Неудержимо рука потянулась к ящику стола. Шкатулочку красного дерева, милую, с ключиком серебряным вынул. Поставил.
– Конечно так... И величайшее дерзновение, на которое смертный решиться может... Создать себя по образу великих бессмертных и в покой единый отойти душой, не мирящейся со скверною здешней... И людям безжалостным, дикарям урок жестокий. Это поймут. Это-то поймут. Этого не понять нельзя... И красота великая, Тихая красота. И та еще поймет все иначе, чем понимала. Представит ей мир иным... Дорочка милая. Маленькая Дорочка. Маленькая, маленькая... Но обиженная. Виктор, великий Виктор; прости мне сомнение сегодняшнее! Думал о тебе... Нет, я не знал тебя. Я гадкий, я маленький. Не суждено на твою гору взойти. Но этот день твой, Виктор, пусть он и мой день. Все продумал. И увидел: слаб и ничтожен. И пусть. Ты от великой силы и от тоски великой, а я от великой моей слабости... Но тоска, тоска моя, Виктор... Ты видишь теперь... Видишь! Видишь!

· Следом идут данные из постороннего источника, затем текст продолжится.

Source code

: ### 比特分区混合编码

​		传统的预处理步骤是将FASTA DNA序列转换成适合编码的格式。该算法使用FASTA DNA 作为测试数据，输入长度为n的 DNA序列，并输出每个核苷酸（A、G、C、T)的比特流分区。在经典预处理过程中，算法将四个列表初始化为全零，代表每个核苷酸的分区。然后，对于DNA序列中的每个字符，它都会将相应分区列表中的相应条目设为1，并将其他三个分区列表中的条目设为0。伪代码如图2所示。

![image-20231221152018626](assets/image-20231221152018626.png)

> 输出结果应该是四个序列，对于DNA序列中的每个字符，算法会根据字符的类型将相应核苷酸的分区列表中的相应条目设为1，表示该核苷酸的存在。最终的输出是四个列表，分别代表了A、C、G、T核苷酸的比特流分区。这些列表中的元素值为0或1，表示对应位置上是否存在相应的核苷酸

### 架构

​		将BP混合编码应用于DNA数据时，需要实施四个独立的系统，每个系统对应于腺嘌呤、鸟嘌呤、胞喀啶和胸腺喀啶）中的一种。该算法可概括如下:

Шептал ли, думал ли. Шкатулочку красную серебряным ключиком отомкнул. В алой бархатной постели игрушка-револьвер. Перламутр, позолота на нем.
– А почему сегодня? Почему здесь ты решил? На родной земле хотел? Или хотел, чтоб эти, эти почувствовали больнее? Твоя тайна, твоя. Или на миг душа великая ослабела, и прельстился ты тем, что здесь вот писали мы тебе? Искусился на миг и, поняв грех свой, не простил себя... Не простил и покарал? Великие души так, так и должны. Но твоя тайна. Твоя тайна... О, Виктор великий... Пусть, как жизнь твоя, конец твой прекрасен. Пусть не приблизился я к вершине твоей. Не могу я ждать. Идти сил нет. Вчера еще, может быть, мог... Но без тебя Виктор, без тебя... Страшно мне одному... Страшно и пусто.
Кричал ли, шептал ли, думал ли. Слезы текли по щекам белым. Взяв в правую руку перламутром, позолотой, гравировкой украшенное, встал, пошел, на кровать лег. Сладостные, привычные мечты о Дорочке подушка прохладная навевает. Виктор гордый, мощный, издалека пришел, у кровати встал. Руку простер повелительно. Закрыл глаза Антон. И услышал негромкий удар револьвера старой системы Лефошэ.
Жгучая боль в левом боку у сердца. И неожиданный запах гари.
А в ту пору в третьем этаже громадного дома злая воющая истерика, колотила-трепала Ирочку, младшую дочку Раисы Михайловны, девицу подрастающую.